Quinze mille conducteurs sondés dans le monde, autant de codes culturels et d’usages différents de la voiture, et pourtant, cinq propositions communes dans 13 pays du monde ressortent de ce très instructif sondage de l’Observatoire Cetelem.
Comment relancer les ventes en berne ? Avec des voitures plus simples, moins chères, dotées de moins de contenus technologiques superflus, mais mieux subventionné s’il s’agit d’un véhicule électrique. Retenons un seul mot d’ordre censé guider l’industrie : il faut écouter le client…
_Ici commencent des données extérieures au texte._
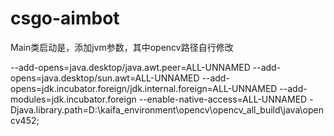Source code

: # csgo-aimbot

Main类启动是，添加jvm参数，其中opencv路径自行修改

--add-opens=java.desktop/java.awt.peer=ALL-UNNAMED --add-opens=java.desktop/sun.awt=ALL-UNNAMED --add-opens=jdk.incubator.foreign/jdk.internal.foreign=ALL-UNNAMED --add-modules=jdk.incubator.foreign --enable-native-access=ALL-UNNAMED -Djava.library.path=D:\kaifa_environment\opencv\opencv_all_build\java\opencv452;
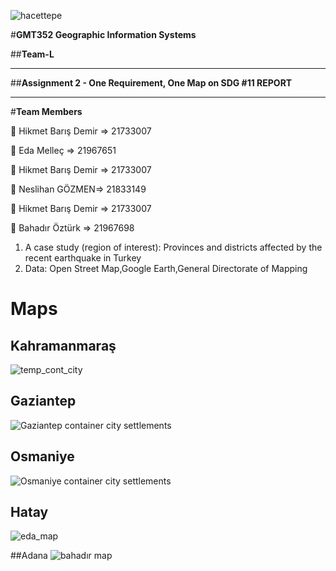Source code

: ![hacettepe](https://user-images.githubusercontent.com/38729621/228668415-9e9732b7-9678-4d20-a616-cd8bc0ffbd60.jpeg)

#**GMT352 Geographic Information Systems**

##**Team-L**

---

##**Assignment 2 - One Requirement, One Map on SDG #11 REPORT**

---

#**Team Members**
 
👤 Hikmet Barış Demir => 21733007

👤 Eda Melleç => 21967651

👤 Hikmet Barış Demir => 21733007

👤 Neslihan GÖZMEN=> 21833149

👤 Hikmet Barış Demir => 21733007

👤 Bahadır Öztürk => 21967698

1) A case study (region of interest):
Provinces and districts affected by the recent earthquake in Turkey
2) Data: Open Street Map,Google Earth,General Directorate of Mapping



# Maps 

## Kahramanmaraş
![temp_cont_city](https://user-images.githubusercontent.com/38729621/228684482-9ac42c70-d721-44a2-8a00-49feac5c0442.png)

## Gaziantep
![Gaziantep container city settlements](https://user-images.githubusercontent.com/38729621/228684600-efa7587b-055d-469a-9076-4bee55e52c77.png)

## Osmaniye
![Osmaniye container city settlements](https://user-images.githubusercontent.com/38729621/228684682-0f1429df-6c1d-4c69-8fdd-c43fd5f56379.png)

## Hatay
![eda_map](https://user-images.githubusercontent.com/38729621/228684896-0a0e1871-2925-4c07-8a38-e28180ad7895.jpg)

##Adana
![bahadır map](https://user-images.githubusercontent.com/38729621/228684958-65598298-b678-405f-a556-2f0699452bf2.jpg)
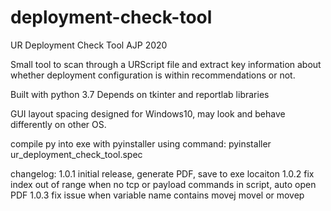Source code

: # deployment-check-tool

UR Deployment Check Tool
AJP 2020

Small tool to scan through a URScript file and extract key information about whether deployment configuration is within recommendations or not.

Built with python 3.7
Depends on tkinter and reportlab libraries

GUI layout spacing designed for Windows10, may look and behave differently on other OS.

compile py into exe with pyinstaller using command:
pyinstaller ur_deployment_check_tool.spec

changelog:
1.0.1 initial release, generate PDF, save to exe locaiton
1.0.2 fix index out of range when no tcp or payload commands in script, auto open PDF
1.0.3 fix issue when variable name contains movej movel or movep
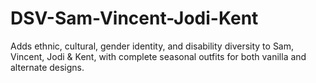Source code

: # DSV-Sam-Vincent-Jodi-Kent
 Adds ethnic, cultural, gender identity, and disability diversity to Sam, Vincent, Jodi & Kent, with complete seasonal outfits for both vanilla and alternate designs.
Les ventes de véhicules neufs accusent un déficit de renouvellement de plus de 20 millions de véhicules en Europe depuis 2020, entraînant un effet négatif sur les taux d’occupation des usines sous-utilisées, une casse sociale avec des fermetures d'usines et des délocalisations. Le contexte géopolitique et économique de la planète, au sens large, n’est pas plus rassurant. Les ventes de VE stagnent en raison de prix élevés et d'une résistance au changement des consommateurs. Les subventions gouvernementales diminuent, affectant la demande pour les VE. Pendant ce temps, la Chine exporte massivement ses véhicules, notamment électriques et largement subventionnés, entraînant une guerre des prix et réduisant les marges bénéficiaires. Dans ce contexte, les conclusions de l’Observatoire Cetelem, après un sondage réalisé auprès de 15 774 personnes sondées en ligne pendant 12 jours dans 13 pays (9 en Europe + Etats-Unis, Japon, Chine et Turquie), s’alignent sur le principe de l’efficacité par la simplicité.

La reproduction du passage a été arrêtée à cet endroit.